_Document passage_
Is Chinese Investment Good for Workers?

A ChinaFile Conversation

China’s Belt and Road Initiative is a $1 trillion plan to deepen economic relations between itself and up to 60 other countries worldwide through large investments in infrastructure, construction, and other projects. Many commentators have considered the significance of Belt and Road from a political, economic, or even environmental perspective. This discussion, conceived and led by Aaron Halegua, considers a largely neglected topic: what are the initiative’s implications for labor in China and the target countries? To what extent do China’s investments create jobs for local workers versus Chinese workers? Are the projects positively impacting labor conditions in participating countries or driving down labor standards? Does it matter whether the Chinese investor is state-owned? And how do the answers to these questions vary across jurisdictions?


One recent case comes from the island of Saipan, a U.S. Commonwealth in the Pacific Ocean. At least three major Chinese contractors—including state-owned (Metallurgical Corporation of China), publicly-listed (Gold Mantis), and private (Nanjing Beilida) companies—were hired to construct the Imperial Pacific casino and hotel there. Although the U.S. is not technically part of the Belt and Road Initiative, each company identified their work in Saipan as a “One Belt, One Road” project.

_Data_
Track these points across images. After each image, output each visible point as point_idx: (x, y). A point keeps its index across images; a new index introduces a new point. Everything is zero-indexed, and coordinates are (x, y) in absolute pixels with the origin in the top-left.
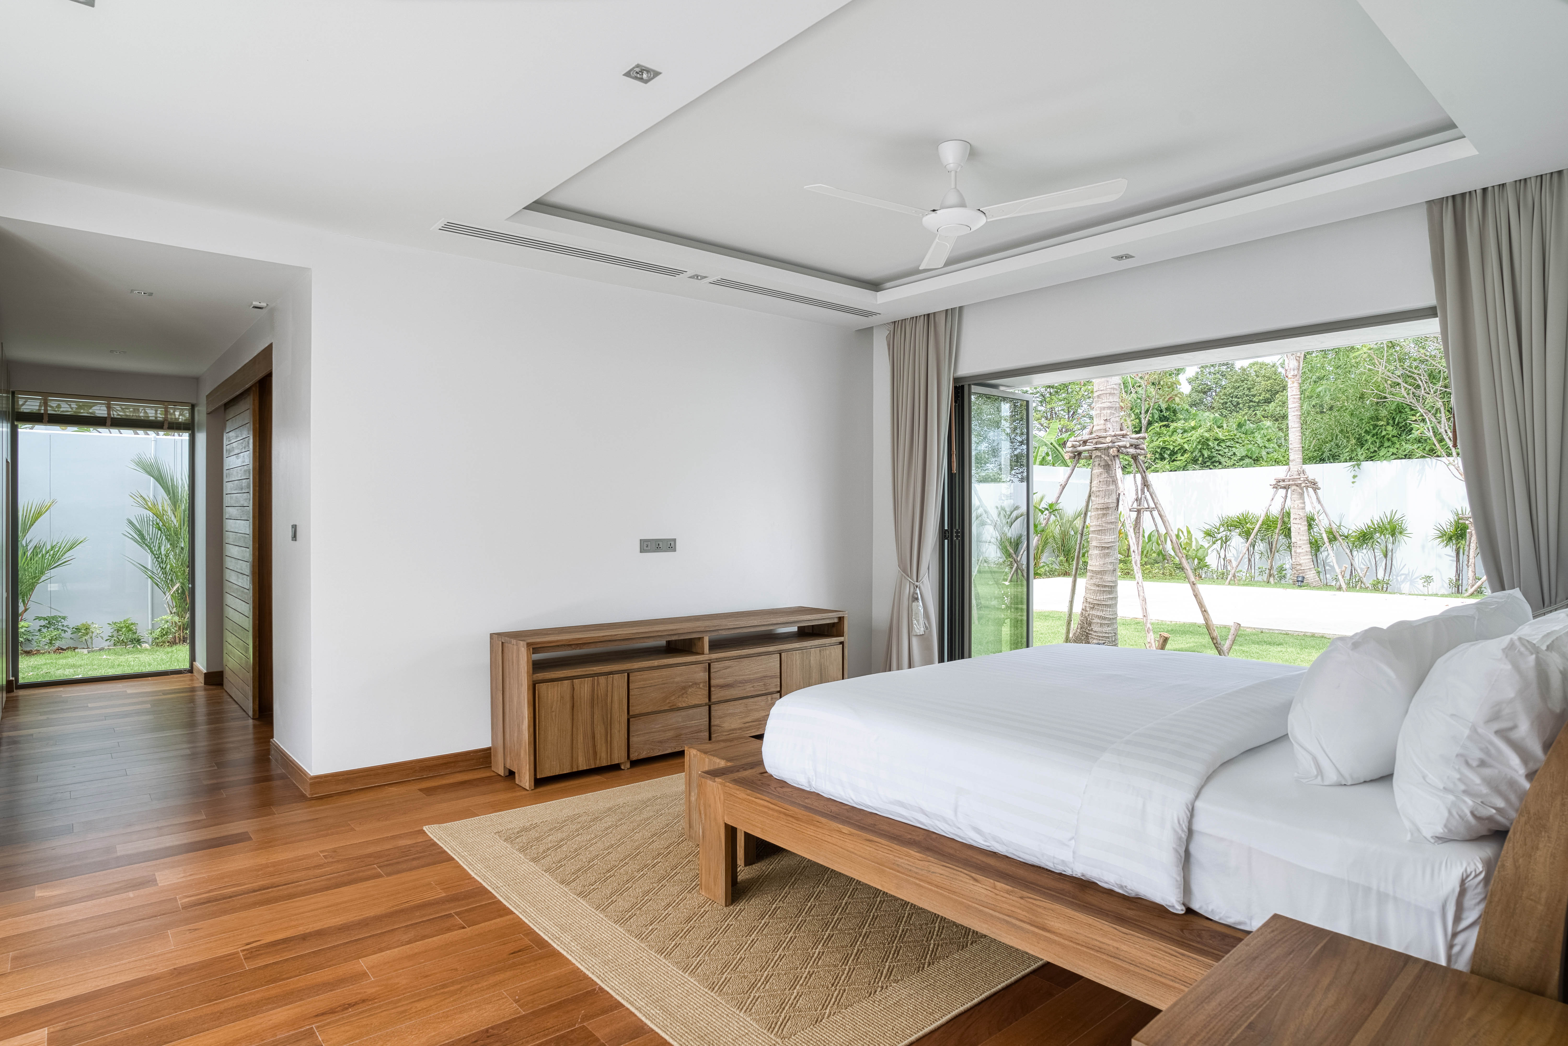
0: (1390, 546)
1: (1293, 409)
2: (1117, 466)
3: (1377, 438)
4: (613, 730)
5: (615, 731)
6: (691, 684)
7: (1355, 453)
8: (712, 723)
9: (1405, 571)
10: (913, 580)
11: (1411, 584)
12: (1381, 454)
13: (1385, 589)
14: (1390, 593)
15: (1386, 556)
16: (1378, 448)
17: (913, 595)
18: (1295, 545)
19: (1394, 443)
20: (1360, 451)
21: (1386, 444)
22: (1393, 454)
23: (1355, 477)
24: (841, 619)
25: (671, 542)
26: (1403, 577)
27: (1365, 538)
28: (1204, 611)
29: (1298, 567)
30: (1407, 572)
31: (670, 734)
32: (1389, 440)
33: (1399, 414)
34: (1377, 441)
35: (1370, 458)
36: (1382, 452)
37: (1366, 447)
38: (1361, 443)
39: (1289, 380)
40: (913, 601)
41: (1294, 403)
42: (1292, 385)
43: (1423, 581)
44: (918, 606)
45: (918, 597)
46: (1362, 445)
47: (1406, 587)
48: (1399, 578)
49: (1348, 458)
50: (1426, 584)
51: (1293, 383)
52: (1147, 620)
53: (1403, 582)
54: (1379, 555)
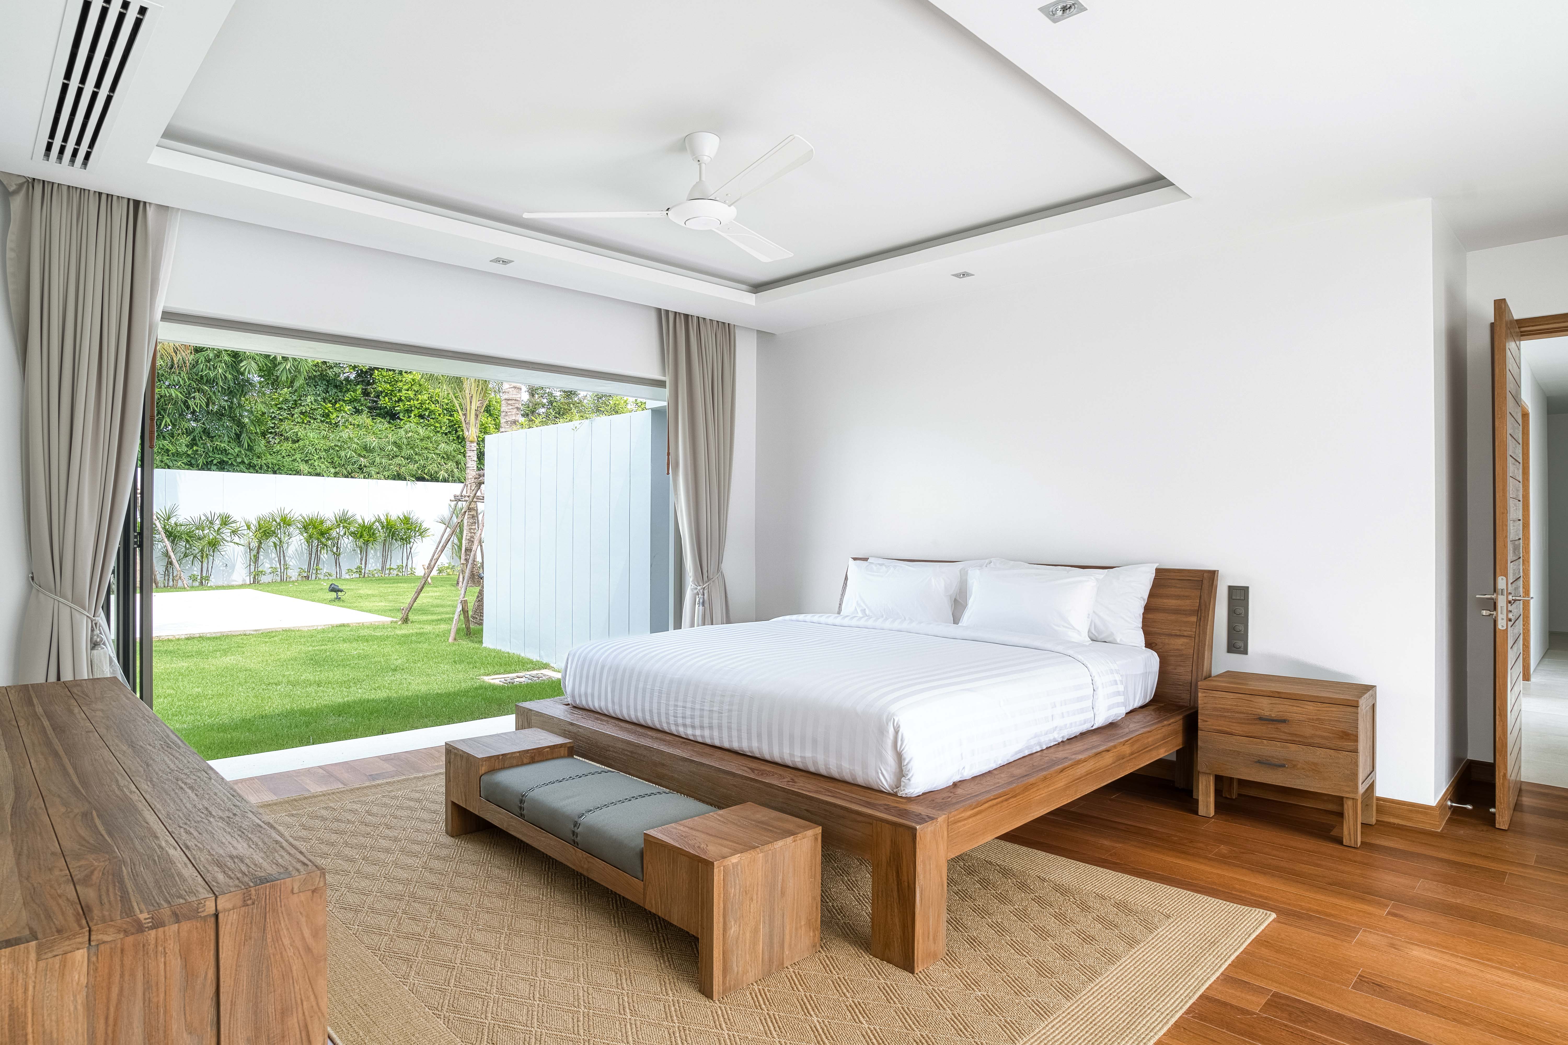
10: (91, 614)
17: (92, 638)
40: (92, 648)
45: (101, 641)
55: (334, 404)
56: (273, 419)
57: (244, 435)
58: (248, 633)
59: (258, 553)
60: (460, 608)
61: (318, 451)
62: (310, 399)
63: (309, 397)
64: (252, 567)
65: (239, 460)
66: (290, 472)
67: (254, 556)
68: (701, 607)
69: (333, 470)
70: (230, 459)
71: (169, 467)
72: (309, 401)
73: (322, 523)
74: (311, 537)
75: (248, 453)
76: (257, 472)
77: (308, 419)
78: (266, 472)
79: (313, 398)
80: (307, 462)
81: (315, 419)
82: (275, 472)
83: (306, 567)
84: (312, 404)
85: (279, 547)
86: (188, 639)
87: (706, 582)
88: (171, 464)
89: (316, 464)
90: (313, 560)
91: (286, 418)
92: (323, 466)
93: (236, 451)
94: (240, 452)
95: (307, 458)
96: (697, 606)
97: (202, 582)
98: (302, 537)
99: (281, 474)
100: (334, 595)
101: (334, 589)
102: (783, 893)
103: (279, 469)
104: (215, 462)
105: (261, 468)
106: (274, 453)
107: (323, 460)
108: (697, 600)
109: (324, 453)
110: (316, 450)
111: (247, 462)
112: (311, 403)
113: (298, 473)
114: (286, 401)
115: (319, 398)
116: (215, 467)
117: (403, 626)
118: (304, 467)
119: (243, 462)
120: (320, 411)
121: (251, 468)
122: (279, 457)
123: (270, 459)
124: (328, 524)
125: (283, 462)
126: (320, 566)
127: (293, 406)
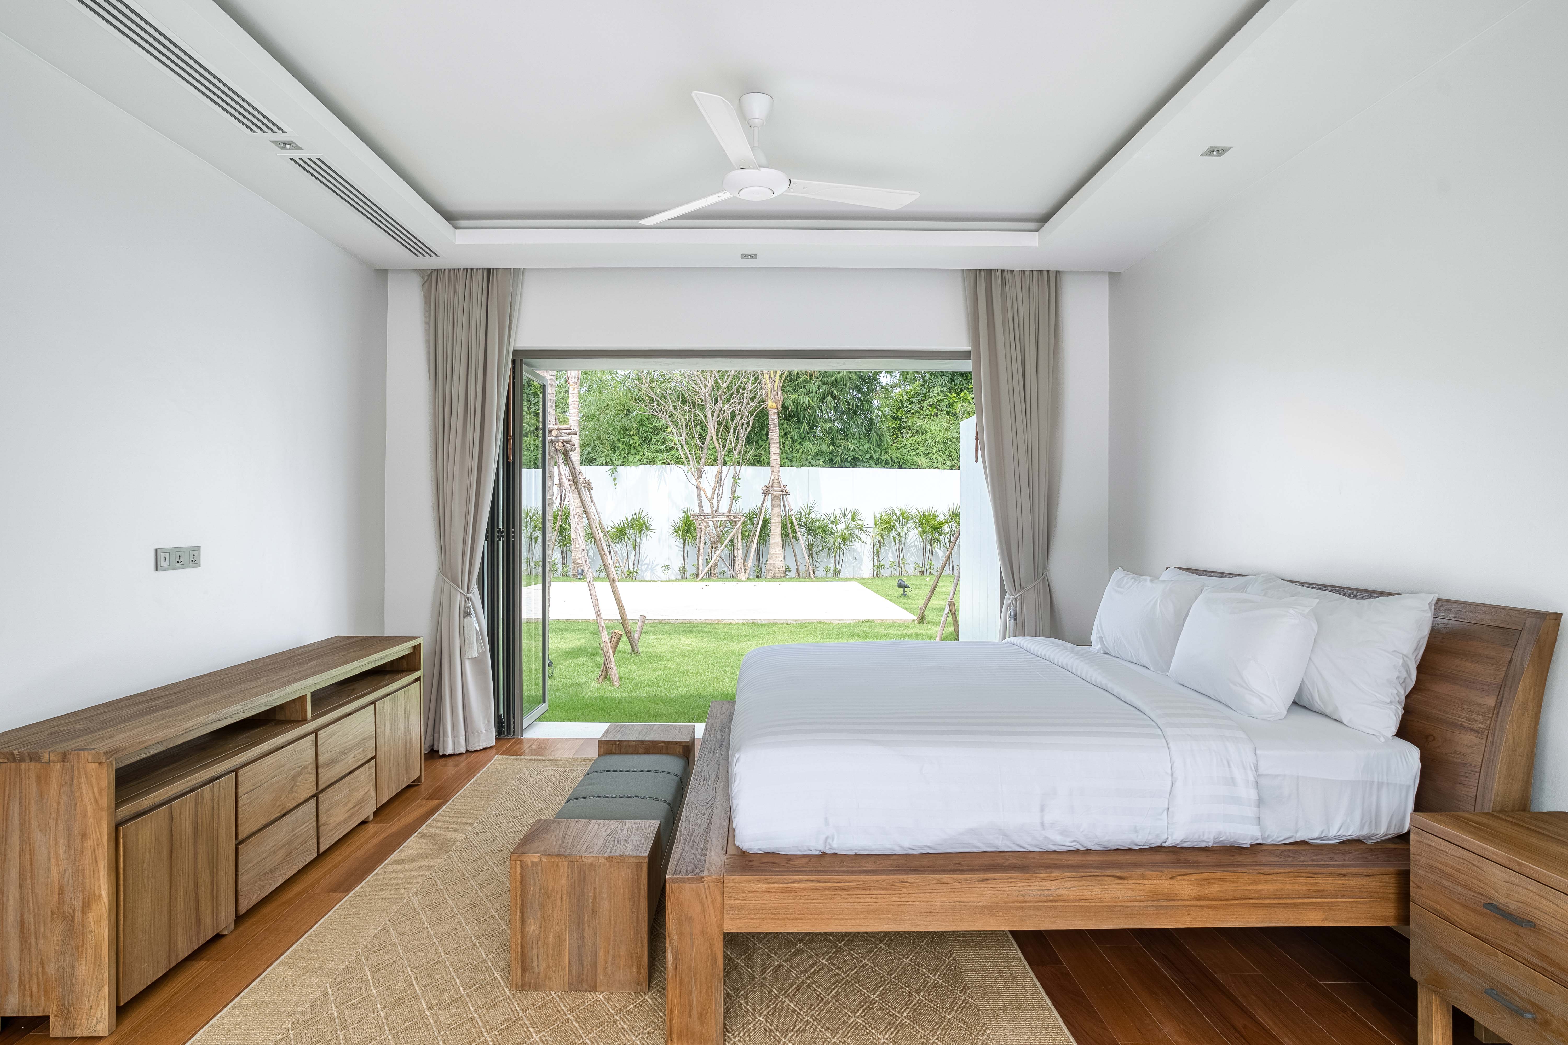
0: (638, 540)
1: (574, 414)
2: (561, 462)
3: (626, 445)
4: (219, 873)
5: (222, 874)
6: (300, 769)
7: (609, 458)
8: (320, 823)
9: (647, 561)
10: (464, 591)
11: (651, 572)
12: (630, 460)
13: (634, 578)
14: (639, 581)
15: (635, 549)
16: (627, 454)
17: (464, 609)
18: (575, 541)
19: (638, 451)
20: (614, 457)
21: (633, 451)
22: (639, 460)
23: (615, 479)
24: (417, 648)
25: (194, 552)
26: (646, 566)
27: (621, 533)
28: (621, 607)
29: (577, 561)
30: (648, 562)
31: (281, 854)
32: (634, 448)
33: (642, 426)
34: (626, 448)
35: (623, 464)
36: (631, 458)
37: (618, 452)
38: (614, 450)
39: (571, 387)
40: (464, 617)
41: (574, 408)
42: (573, 392)
43: (663, 569)
44: (472, 623)
45: (470, 612)
46: (615, 451)
47: (648, 575)
48: (643, 567)
49: (604, 462)
50: (665, 572)
51: (574, 389)
52: (601, 619)
53: (646, 570)
54: (630, 547)
55: (958, 394)
56: (907, 413)
57: (873, 432)
58: (789, 622)
59: (880, 547)
60: (947, 610)
61: (937, 444)
62: (937, 390)
63: (936, 388)
64: (876, 561)
65: (868, 456)
66: (913, 466)
67: (877, 550)
68: (1012, 622)
69: (949, 463)
70: (861, 455)
71: (812, 466)
72: (936, 392)
73: (935, 517)
74: (924, 532)
75: (877, 449)
76: (884, 467)
77: (935, 411)
78: (892, 467)
79: (939, 389)
80: (926, 455)
81: (941, 410)
82: (900, 467)
83: (920, 562)
84: (938, 395)
85: (900, 541)
86: (743, 624)
87: (1019, 592)
88: (814, 463)
89: (934, 456)
90: (927, 555)
91: (918, 412)
92: (940, 459)
93: (866, 448)
94: (870, 448)
95: (928, 451)
96: (1008, 620)
97: (835, 574)
98: (917, 532)
99: (905, 468)
100: (901, 590)
101: (901, 585)
102: (594, 912)
103: (903, 463)
104: (849, 459)
105: (887, 463)
106: (901, 447)
107: (941, 453)
108: (1009, 612)
109: (942, 446)
110: (935, 442)
111: (875, 458)
112: (938, 393)
113: (920, 467)
114: (917, 394)
115: (945, 389)
116: (849, 464)
117: (918, 626)
118: (923, 460)
119: (871, 458)
120: (946, 402)
121: (879, 463)
122: (905, 451)
123: (896, 454)
124: (941, 518)
125: (907, 457)
126: (933, 562)
127: (923, 399)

_What to do_
From the text on Chinese investment and workers:
1. How much is China's Belt and Road Initiative worth?
2. Who conceived and led the discussion?
3. Which state-owned company was among the contractors hired to build the Imperial Pacific casino and hotel in Saipan?

_Reply to the task_
1. $1 trillion
2. Aaron Halegua
3. Metallurgical Corporation of China